Я, внимательно слушая призрачного Ярослава и качая головой в знак согласия, начала пощипывать себя за руки, которые спрятала под столом — сначала легко, потом чувствительнее, потом все сильнее и сильнее. Неправильная реальность не спешила исчезать, наталкивая на мысли, что я очень уж крепко уснула, а это было уже опасно.
Значит, для возвращения в мой мир требовалось действовать радикально.
Немного приподняв длинный рукав свитера, я скользнула ногтями по свежим шрамам легким ласкающим движением, будто приветствуя их, моих верных друзей, и с силой впилась в незажившие раны так, что внутри все сжалось от яркой и мучительной вспышки. Задохнувшись от боли и крепко зажмурившись, чтобы сдержать слезы, я все надеялась, что сейчас проснусь.

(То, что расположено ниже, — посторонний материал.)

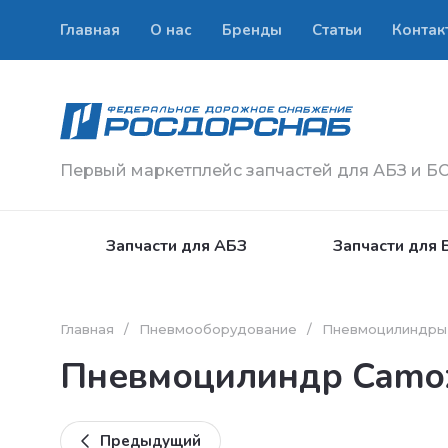
Главная
О нас
Бренды
Статьи
Контак
Первый маркетплейс запчастей для АБЗ и Б
Запчасти для АБЗ
Запчасти для 
Главная
/
Пневмооборудование
/
Пневмоцилиндры
Пневмоцилиндр Camo
Предыдущий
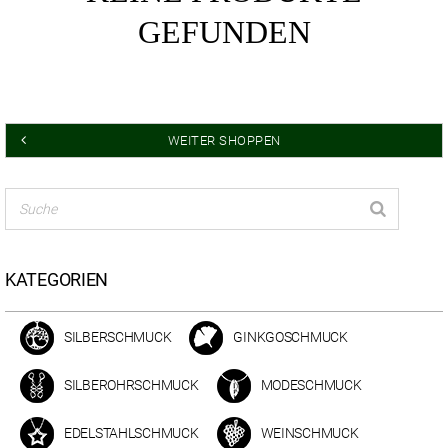
GEFUNDEN
WEITER SHOPPEN
KATEGORIEN
SILBERSCHMUCK
GINKGOSCHMUCK
SILBEROHRSCHMUCK
MODESCHMUCK
EDELSTAHLSCHMUCK
WEINSCHMUCK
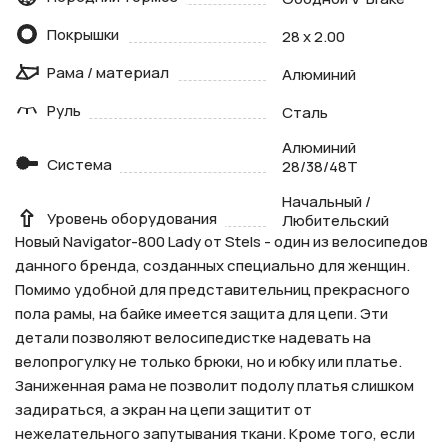
Покрышки
28 х 2.00
Рама / материал
Алюминий
Руль
Сталь
Алюминий
Система
28/38/48Т
Начальный /
Уровень оборудования
Любительский
Новый Navigator-800 Lady от Stels - один из велосипедов
данного бренда, созданных специально для женщин.
Помимо удобной для представительниц прекрасного
пола рамы, на байке имеется защита для цепи. Эти
детали позволяют велосипедистке надевать на
велопрогулку не только брюки, но и юбку или платье.
Заниженная рама не позволит подолу платья слишком
задираться, а экран на цепи защитит от
нежелательного запутывания ткани. Кроме того, если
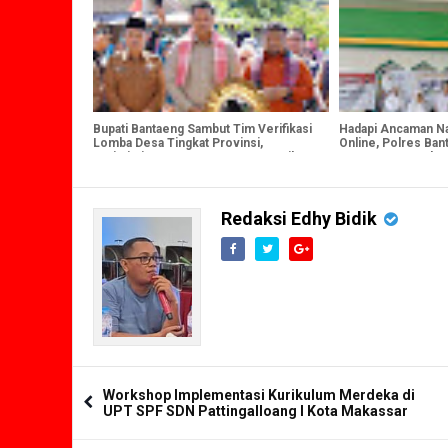
Bupati Bantaeng Sambut Tim Verifikasi
Hadapi Ancaman Na
Lomba Desa Tingkat Provinsi,
Online, Polres Ban
Optimistis Desa Bonto Tangnga Raih
MPLS SMAN 2 deng
Prestasi Terbaik
Preventif
Redaksi Edhy Bidik
Workshop Implementasi Kurikulum Merdeka di
UPT SPF SDN Pattingalloang I Kota Makassar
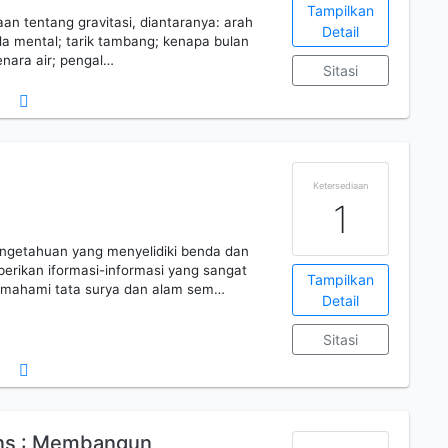
Tampilkan
an tentang gravitasi, diantaranya: arah
Detail
bola mental; tarik tambang; kenapa bulan
enara air; pengal…
Sitasi
Ketersediaan
1
ngetahuan yang menyelidiki benda dan
erikan iformasi-informasi yang sangat
Tampilkan
emahami tata surya dan alam sem…
Detail
Sitasi
ins : Membangun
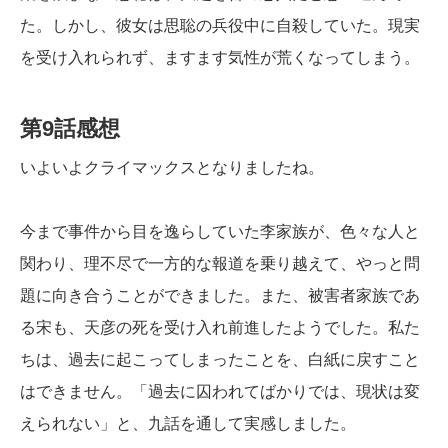
た。しかし、彼女は思聡の兵役中に自殺していた。現実
を受け入れられず、ますます気性が荒くなってしまう。
第9話感想
いよいよクライマックスとなりましたね。
今まで事件から目を逸らしていた李家族が、色々な人と
関わり、理不尽で一方的な報道を乗り越えて、やっと問
題に向き合うことができました。また、被害者家族であ
る宋も、天彦の死を受け入れ前進したようでした。私た
ちは、過去に起こってしまったことを、白紙に戻すこと
はできません。「過去に囚われてばかりでは、現状は変
えられない」と、九話を通して実感しました。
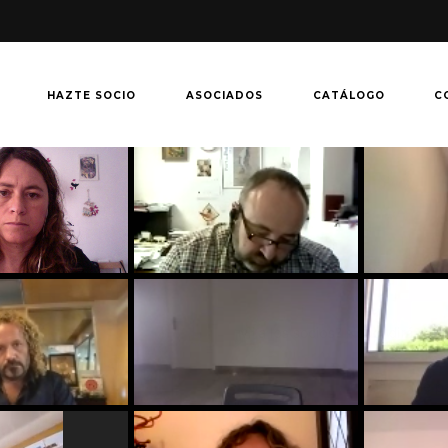
HAZTE SOCIO
ASOCIADOS
CATÁLOGO
C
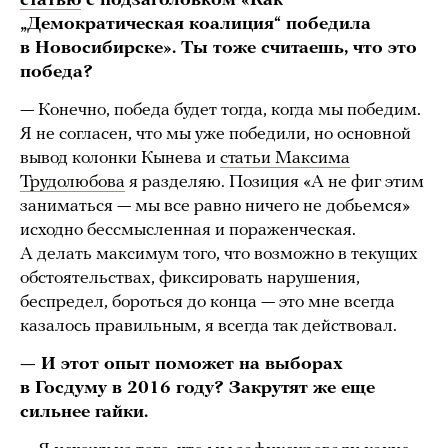
статью
с подзаголовком «Как
„Демократическая коалиция“ победила
в Новосибирске». Ты тоже считаешь, что это
победа?
— Конечно, победа будет тогда, когда мы победим.
Я не согласен, что мы уже победили, но основной
вывод колонки Кынева и
статьи Максима
Трудолюбова
я разделяю. Позиция «А не фиг этим
заниматься — мы все равно ничего не добьемся»
исходно бессмысленная и пораженческая.
А делать максимум того, что возможно в текущих
обстоятельствах, фиксировать нарушения,
беспредел, бороться до конца — это мне всегда
казалось правильным, я всегда так действовал.
— И этот опыт поможет на выборах
в Госдуму в 2016 году? Закрутят же еще
сильнее гайки.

Уже через несколько секунд я вновь открою глаза, вокруг будет темный заснеженный двор с грозными полночными высотками.
Но нет, первое, что я увидела при "пробуждении", это испуганное лицо друга склонившегося надо мной и все то же дикое место — пластиковые потрескавшиеся стены, гирлянды-дождики, а еще сквозь окно — вспышки салюта на улице, где продолжал гулять веселый народ.
— Лекс? Тебе что, плохо? Ты… съешь что-нибудь, я не знаю… или выпей. Или — нет! Не надо пить! Тебе больше не надо пить, что-то явно не так с этим портвейном. Лучше кофе, как я и предлагал? Да? Давай кофе! Девушка! Два кофе нам, покрепче! И пачку сигарет! Или, может тебе лучше не курить сейчас?
— Яр, — пробормотала я, окончательно понимая, что от кошмара мне так и не избавиться, потому что этот кошмар — и есть реальная жизнь. — Вот скажи мне… Ты сам сейчас веришь, в то, что происходит? Тебе не кажется, что все это не по-настоящему?
Ярослав умолк, будто пытаясь собраться с мыслями, и через несколько невероятно долгих секунд, наконец, произнес:
— Честно? Иногда не верю. Иногда мне кажется, что я уснул и вот-вот должен проснуться.
— Но не получается, да?
— Да, Лекс. Никак не получается.
Вновь подошедшая официантка принесла нам пахнущий горелыми семечками кофе, пачку сигарет и зажигалку, что-то спросила по поводу того, не будем ли мы еще чего заказывать, но, так и не получив ответ, ушла, пренебрежительно дернув плечом.